Hoy cuando caminaba a la parada me cruce con
una de estas Señoras y mientras esperaba que cambiara la luz, escuche a la otra
gritar, ¡Eso es para nosotros pasar!. Al voltear note que un conductor se había
quedado parado completamente sobre el rayado mientras cambiaba la luz. Inmediatamente
la acompañante del conductor comenzó a insultar a la Señora, la cual como se
podrán imaginar automáticamente reacciono de la misma manera. Adicionalmente saco su vara y amenazo con
caerle a palos al hombre.

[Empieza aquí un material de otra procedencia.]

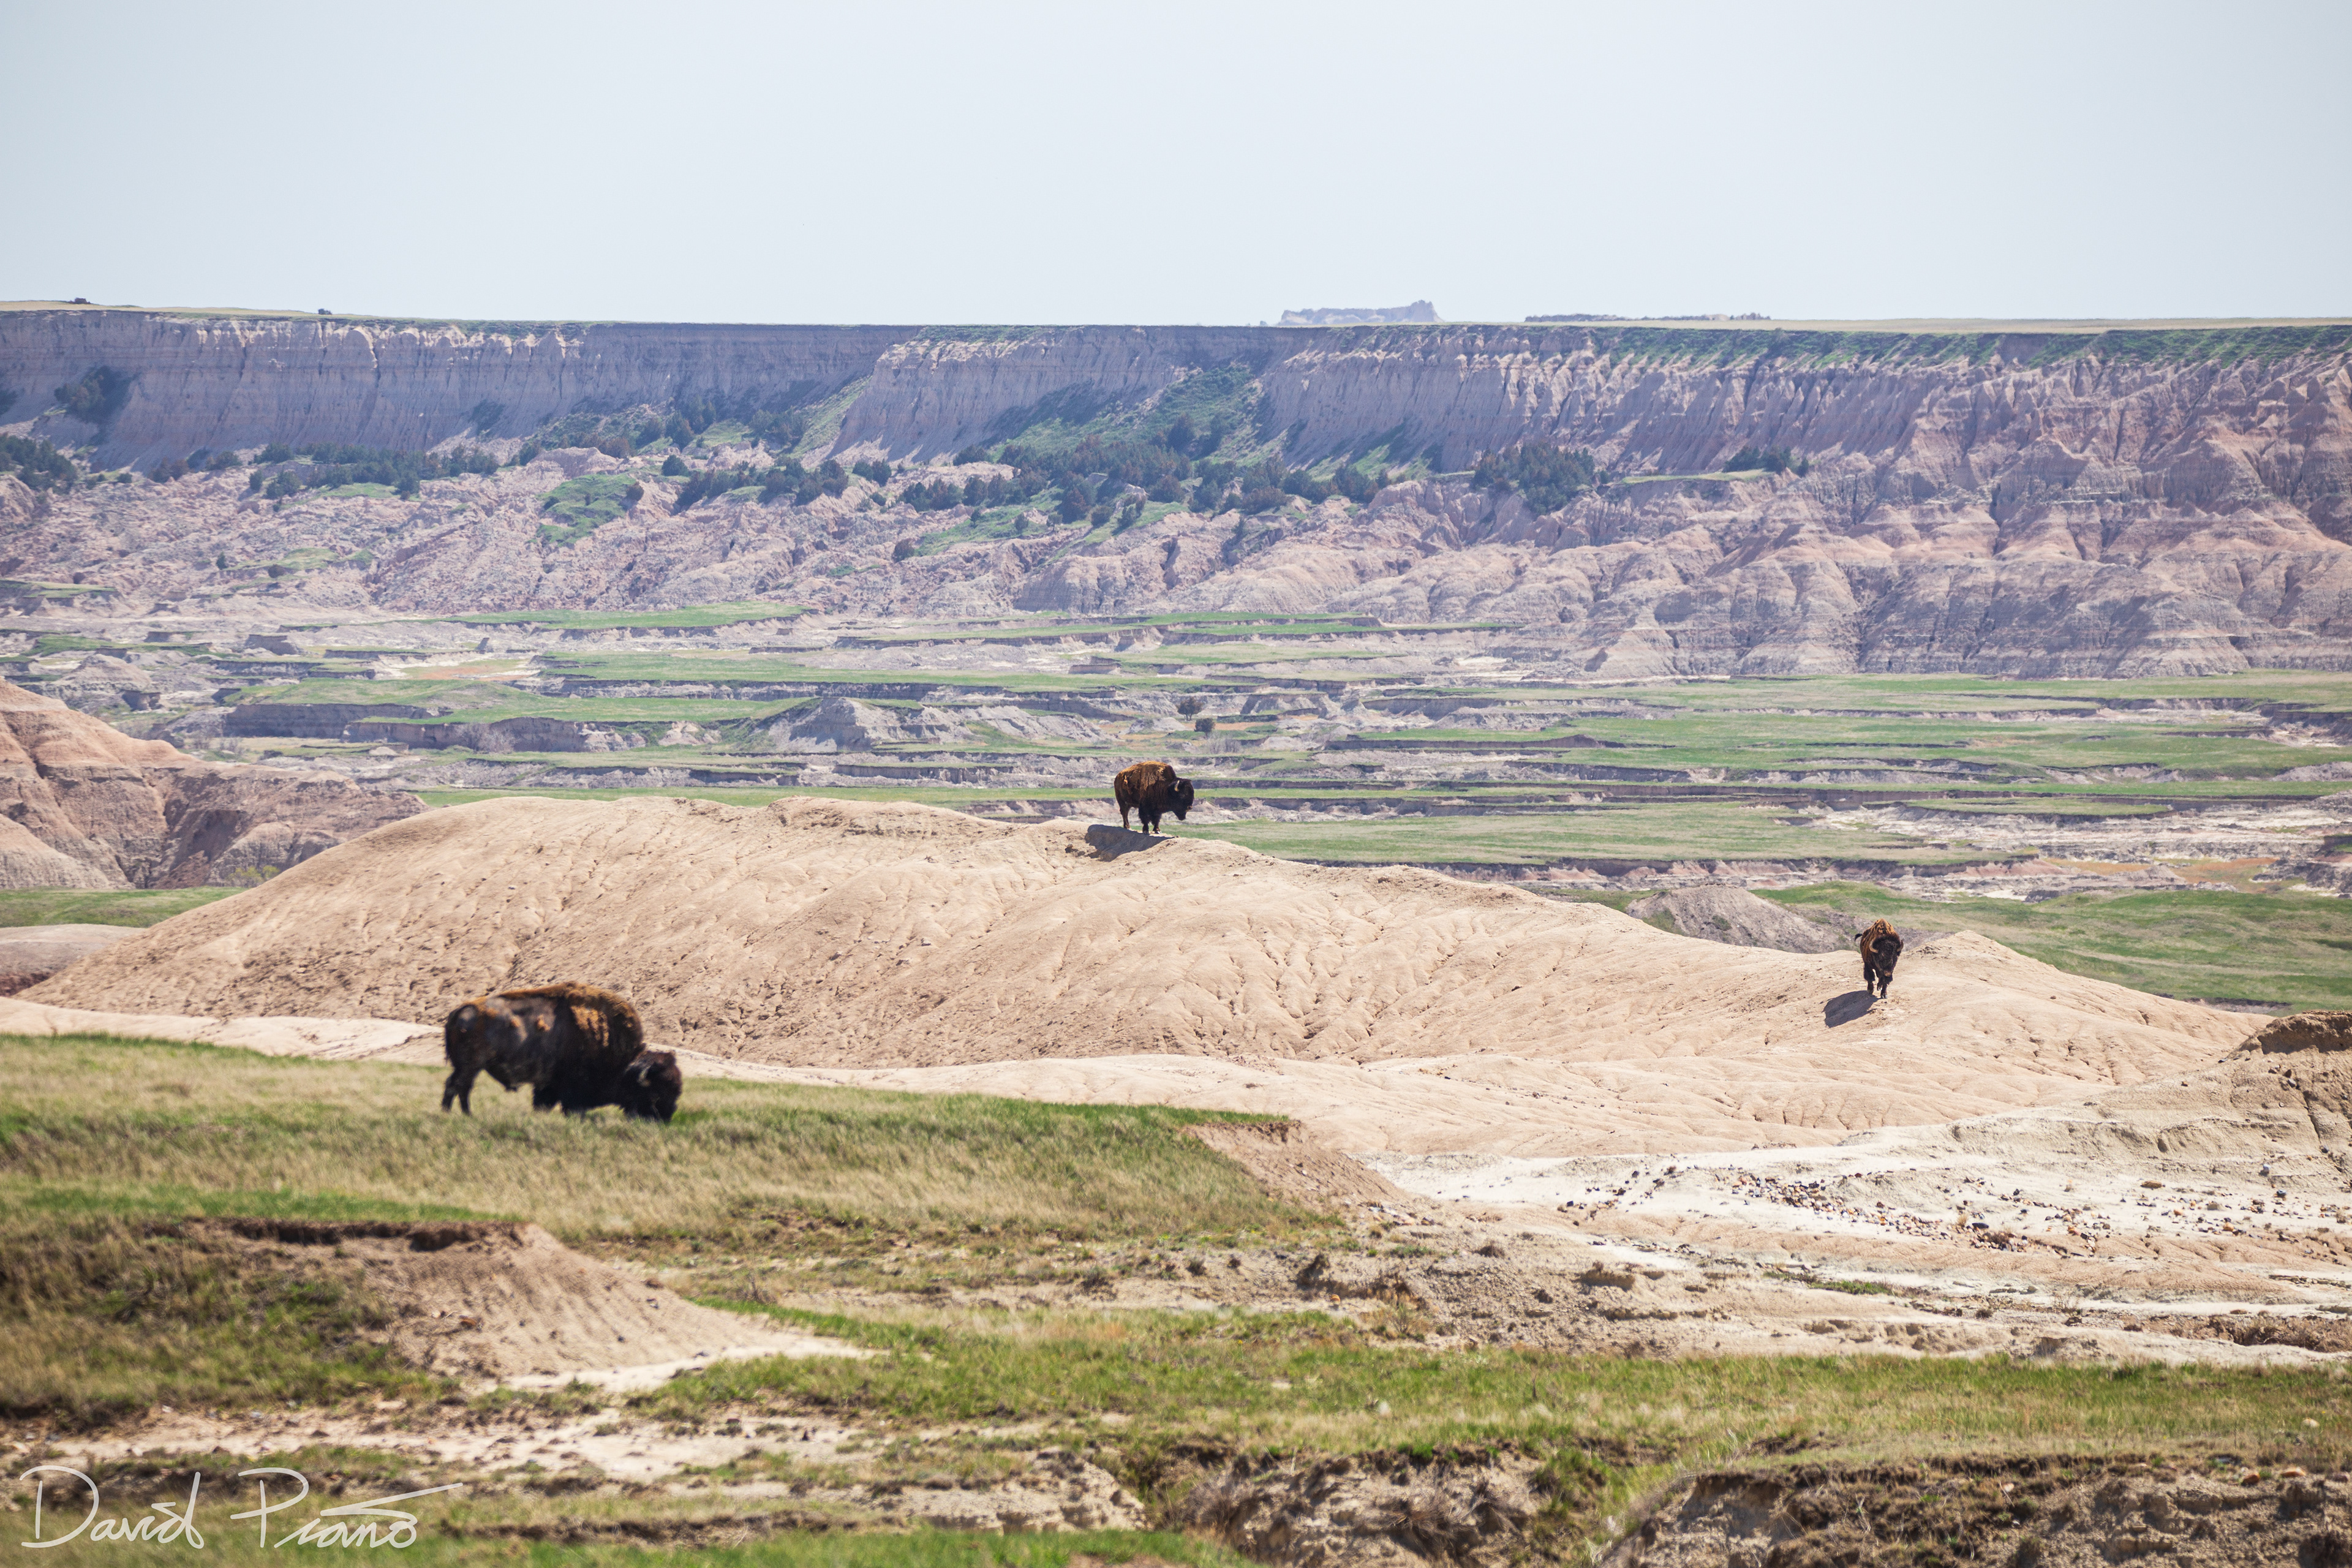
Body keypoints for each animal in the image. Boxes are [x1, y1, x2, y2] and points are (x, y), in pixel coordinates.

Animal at [442, 982, 677, 1120]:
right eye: (657, 1092)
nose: (666, 1118)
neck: (625, 1063)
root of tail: (459, 1011)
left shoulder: (549, 1086)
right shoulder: (569, 1088)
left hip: (470, 1067)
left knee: (460, 1087)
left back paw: (462, 1115)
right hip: (470, 1066)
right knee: (458, 1086)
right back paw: (460, 1115)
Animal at [1114, 759, 1195, 835]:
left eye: (1192, 794)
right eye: (1182, 795)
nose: (1190, 807)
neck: (1166, 788)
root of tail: (1118, 777)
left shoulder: (1157, 809)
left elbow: (1157, 819)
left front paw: (1158, 830)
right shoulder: (1144, 807)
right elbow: (1145, 818)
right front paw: (1146, 831)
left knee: (1126, 813)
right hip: (1122, 802)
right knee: (1125, 813)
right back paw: (1128, 827)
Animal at [1858, 919, 1902, 999]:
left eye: (1895, 957)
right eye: (1881, 956)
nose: (1888, 972)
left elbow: (1885, 981)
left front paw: (1884, 995)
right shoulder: (1868, 965)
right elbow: (1870, 977)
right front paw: (1870, 990)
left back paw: (1879, 986)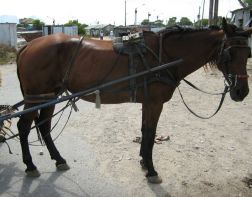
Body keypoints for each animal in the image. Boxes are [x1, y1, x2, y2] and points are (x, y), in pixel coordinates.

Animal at [16, 18, 252, 183]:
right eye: (229, 54)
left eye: (248, 54)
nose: (241, 92)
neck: (164, 55)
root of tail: (28, 46)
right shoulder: (155, 103)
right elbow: (150, 133)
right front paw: (151, 170)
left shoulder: (148, 103)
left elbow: (145, 131)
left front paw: (143, 162)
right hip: (35, 97)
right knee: (24, 126)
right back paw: (30, 165)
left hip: (50, 96)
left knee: (44, 126)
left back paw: (59, 159)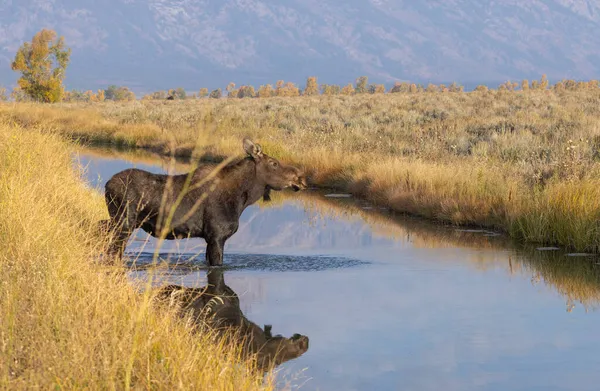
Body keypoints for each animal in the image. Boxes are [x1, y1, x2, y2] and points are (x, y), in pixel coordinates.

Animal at [103, 139, 308, 266]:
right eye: (274, 163)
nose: (301, 179)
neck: (243, 198)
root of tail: (107, 185)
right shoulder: (216, 235)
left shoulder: (211, 238)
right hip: (124, 223)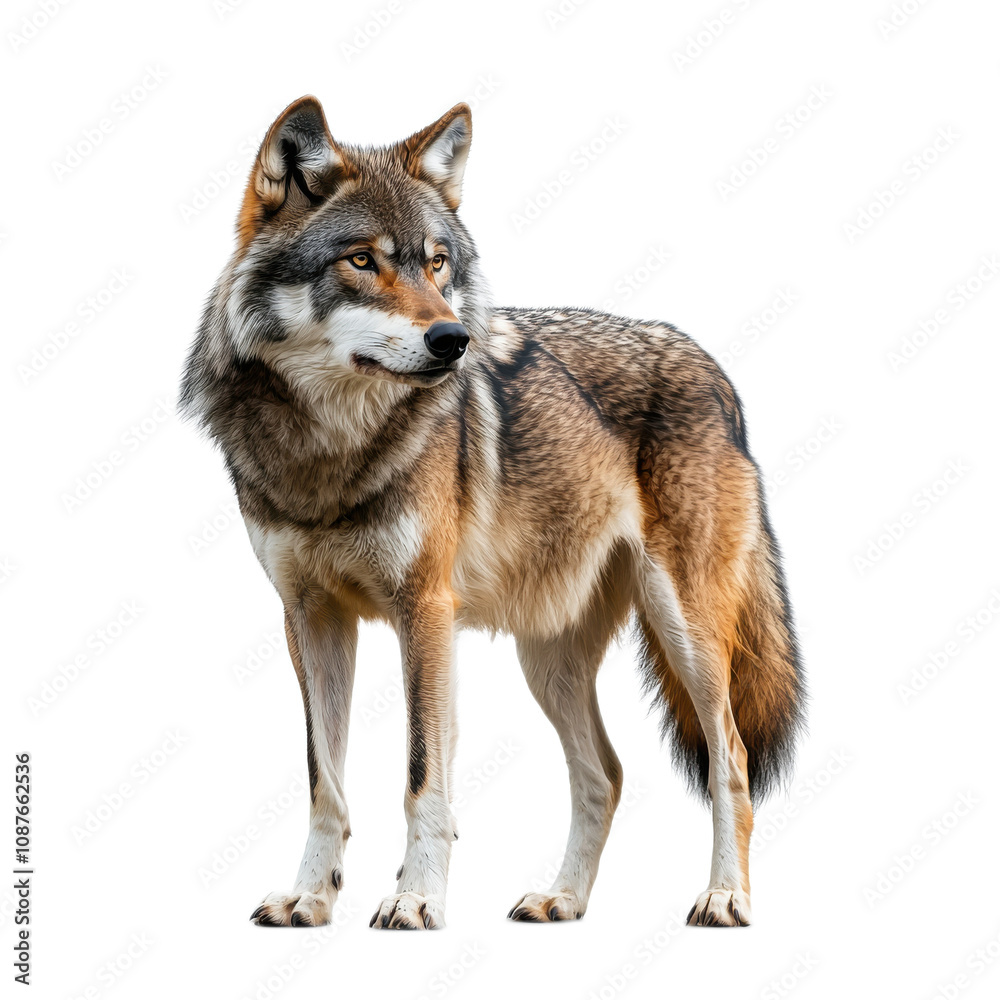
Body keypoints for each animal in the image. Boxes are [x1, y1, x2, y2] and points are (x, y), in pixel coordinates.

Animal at [181, 96, 804, 930]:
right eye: (362, 261)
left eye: (438, 262)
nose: (453, 338)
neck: (331, 451)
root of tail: (717, 371)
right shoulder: (309, 618)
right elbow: (324, 781)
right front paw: (311, 898)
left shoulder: (425, 610)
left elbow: (422, 778)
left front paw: (415, 899)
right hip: (548, 660)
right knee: (605, 772)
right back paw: (563, 898)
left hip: (687, 632)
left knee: (728, 757)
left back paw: (725, 896)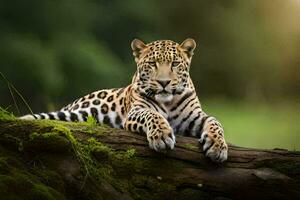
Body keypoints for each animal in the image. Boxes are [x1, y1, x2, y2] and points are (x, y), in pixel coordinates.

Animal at [20, 38, 227, 162]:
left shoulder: (195, 117)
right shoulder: (136, 111)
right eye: (152, 64)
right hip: (77, 113)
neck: (168, 102)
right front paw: (161, 135)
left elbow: (215, 121)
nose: (164, 82)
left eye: (175, 64)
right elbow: (152, 115)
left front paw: (218, 146)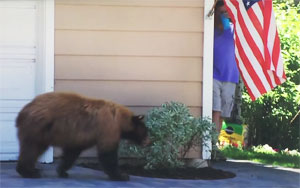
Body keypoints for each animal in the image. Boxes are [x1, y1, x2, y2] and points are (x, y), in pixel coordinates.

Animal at [15, 92, 149, 181]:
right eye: (146, 131)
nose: (148, 141)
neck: (119, 118)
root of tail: (22, 112)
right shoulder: (108, 128)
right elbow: (108, 153)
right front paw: (121, 175)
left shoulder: (79, 137)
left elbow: (72, 152)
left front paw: (62, 170)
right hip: (38, 127)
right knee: (31, 149)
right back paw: (29, 172)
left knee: (34, 149)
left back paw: (32, 170)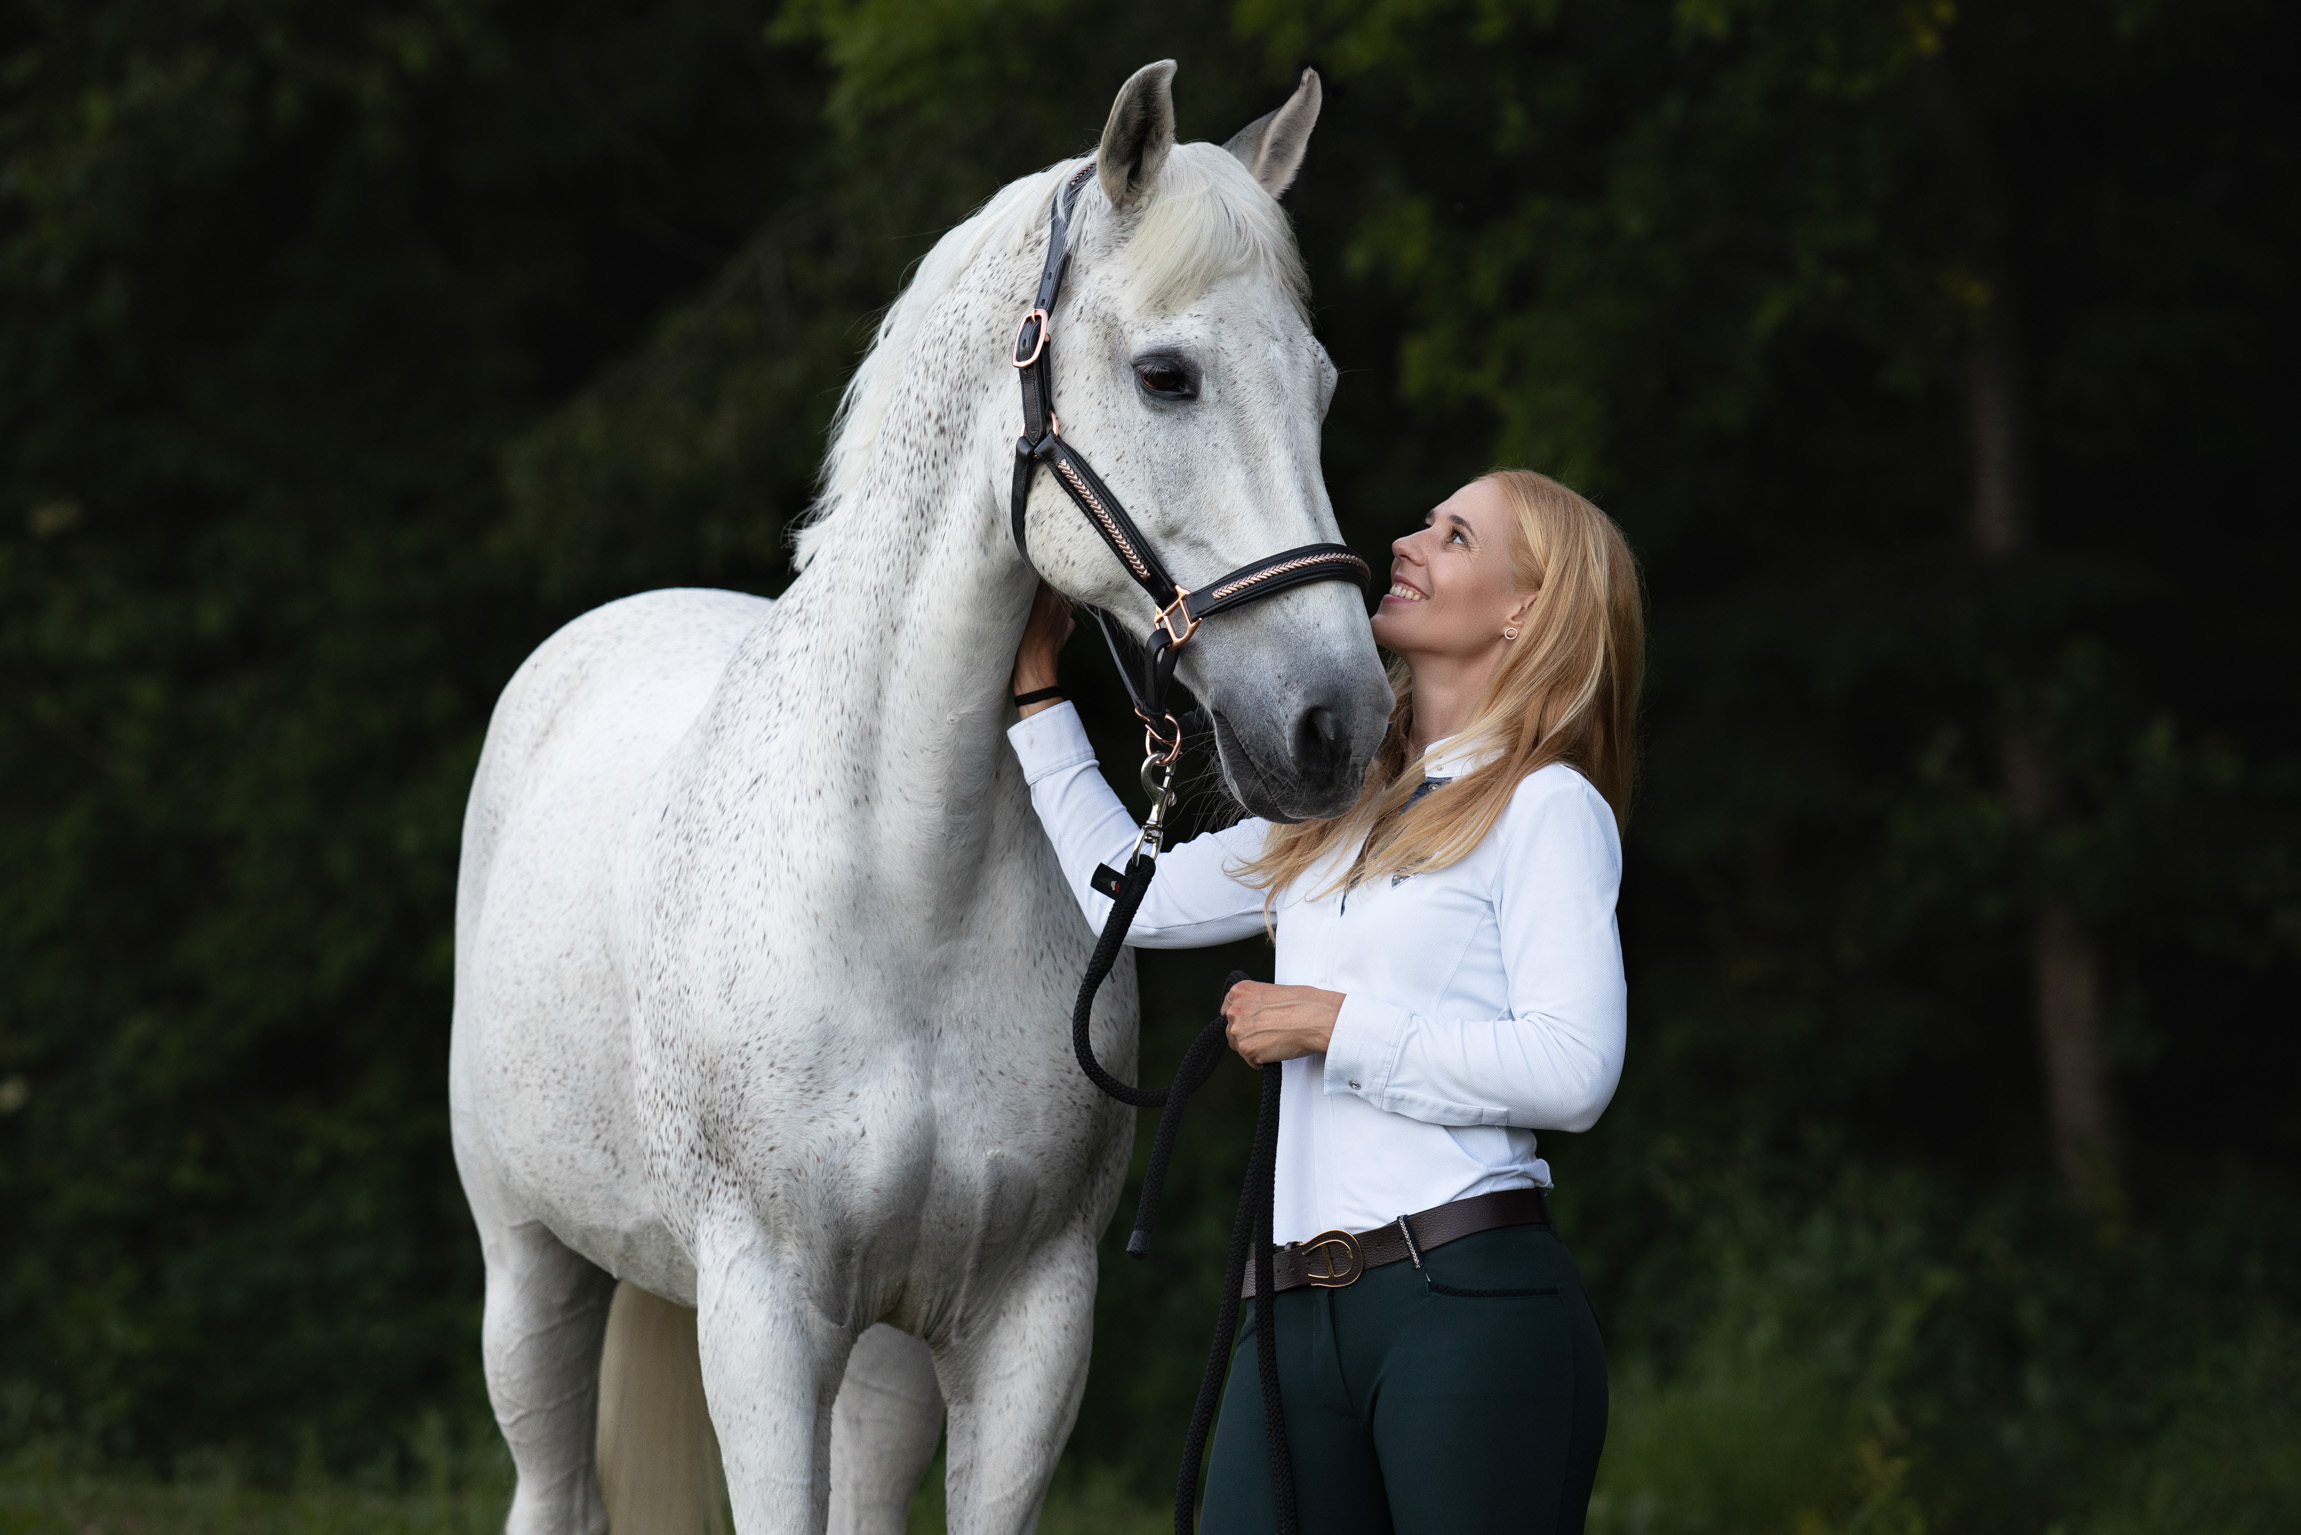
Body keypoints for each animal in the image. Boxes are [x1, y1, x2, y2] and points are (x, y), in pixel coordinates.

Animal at [448, 60, 1391, 1535]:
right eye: (1166, 375)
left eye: (1322, 383)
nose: (1335, 723)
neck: (904, 880)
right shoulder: (764, 1320)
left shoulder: (1027, 1322)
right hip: (533, 1270)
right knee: (551, 1483)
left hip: (884, 1357)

La otra Señora que se había adelantado, regreso a ver
qué ocurría, saco su vara y le grito al sujeto, ¡¿Cómo te vas a meter con una Señora
chico?¡, y ambas le amenazaban con darle un palazo. El conductor se encontraba
en un tercer canal, por cierto comiéndose la flecha, y por tanto más alejado de ellas. Ante esto parece haberles nacido un cierre en
la boca tanto al chófer abusador, como a su grosera acompañante, claro no menos
grosera que las otras dos Señoras. Entonces cambio la luz y el espectáculo finalizo.
Este
episodio me recordó, algo que me contaron una vez, no recuerdo quien lo narro
ni exactamente dónde ocurrió, si fue en la calle o en un estacionamiento, es
más, probablemente se trate de una leyenda Urbana de esas que ruedan por allí,
pero viendo esas actitudes que abundan en la calle, no dudaría de la veracidad
de la historia.
En
determinado lugar, si no mal recuerdo un estacionamiento, un conductor se le
coleo al otro y para colmo le grito, ¡Este es el País de los vivos!, el otro
que quien sabe de qué humor andaba o supongo yo le sobraría el dinero,
reacciono clavándole el carro por detrás, es decir chocándolo y finalmente
diciéndole: Este el País de los vivos.
Debo
decir que no estoy de acuerdo, ni apoyo actos violentos, ni situaciones en las
que se insulta y falta el respeto a las personas, sin embargo puedo entender
bien la indignación de estas personas, al ver pasar por alto no solo sus
derechos, sino también las normas de convivencia que permiten que se mantenga
un orden relativo. Ya sé que vivimos en un caos, pero qué tal que a todos en
los estacionamientos les diera por querer salir a la vez y que siempre
estuvieran coleándose, o que pasaría si absolutamente ningún conductor respetara
las luces del semáforo. Los primeros no podrían salir nunca del
estacionamiento, al menos que sea remolcados por una grúa después de terminar
chocado. En el segundo caso, los que andamos a pie tendríamos que limitar
nuestra vida a una manzana, ya que nunca podríamos cruzar la calle, mientras, los que andan manejando vivirían chocando con el del otro lado que tampoco
obedeció el semáforo.
Siempre
lo he dicho, así como no apoyo las actitudes ya mencionadas, me niego a adoptar
actitudes egoístas como las que abundan hoy. Aunque me cueste un montón, o como
dicen, aunque me cueste un cerro, seguiré poniendo mi granito de arena
respetando las normas y dándole una mano a todo aquel que no le vea cara de que
me quiera robar.
Esta
es la segunda entrada de este blog sobre este tema, sin contar un poema que se
encuentra en otro de mis blogs, además de algún otro que se quedo en borrador.
Esperemos no reincidir en este tema, aunque cuando andas a pie en esta Ciudad,
es difícil que se te escape algún detalle.